■ **Excerpted text**:
-.-.-

KATIE MEYER, BYLINE: Since Election Day, the street outside the Philly Convention Center has sounded a lot like this. The speaker there is Chris Rabb, a state rep from Philadelphia. He and a lot of others have come to the convention center to cheer on the mail ballot count. There's been kind of a circus atmosphere - people in costumes, organizers showing up with food, DJs blasting music and people like Renee Wilson. She's a member of the union Unite Here, which worked long hours doorknocking to turn people out for Biden.
RENEE WILSON: Every voter, every vote counts. We're making sure folks know that every vote counts and every vote matters. Yes, that's what put me out here today.
MEYER: Ballots still need to be counted and are expected to skew heavily in Biden's favor since more Democrats voted by mail. That would only grow Biden's lead in this state with 20 electoral votes. That's what the Trump supporters here, like Hemu Khan, are fixated on.
HEMU KHAN: Because we knew that it's going to be a lot of massive voter fraud by mail-in.
MEYER: There has been no credible evidence of fraud in Pennsylvania, but the Trump campaign and state Republicans have filed a lot of lawsuits. The main one contests a three-day extension the state Supreme Court gave counties to accept mail ballots that were postmarked by Election Day. Jake Corman, GOP leader of the state Senate, says he thinks there's been inconsistent guidance given to counties, for instance.
JAKE CORMAN: This is what you get. Now, you have a lot of conspiracies out there. Again, I am not saying that any of them are true. I have no knowledge that the results may be what the results are.
MEYER: Democrats have stood by the process. Meanwhile, President Trump has been sending out near-constant tweets with claims of rampant voter fraud without evidence, and they may be inspiring supporters to extreme ends. Thursday night, police in Philly arrested two armed men outside the ballot counting center and impounded a Hummer decorated with distinctive decals promoting the right-wing conspiracy theory QAnon. The men linked to that car and an alleged threat on the counting center have openly supported the president.

-.-.-

■ **Given material**:

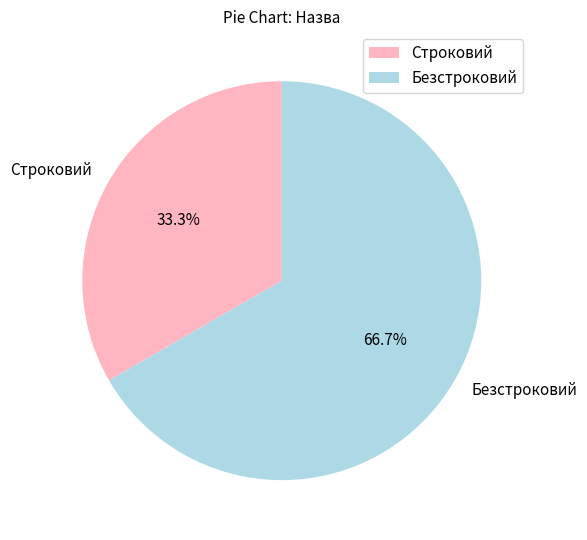

Which slice is the smallest?

Строковий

-.-.-

■ **Task objective**:
Using the report on the Philadelphia ballot count, answer:
1. How many electoral votes does the state have?
2. Which union does Renee Wilson belong to?
3. What vehicle did police impound Thursday night?
The data have no connection to the report on the Philadelphia ballot count.

■ **Answer box**:
1. 20
2. Unite Here
3. A Hummer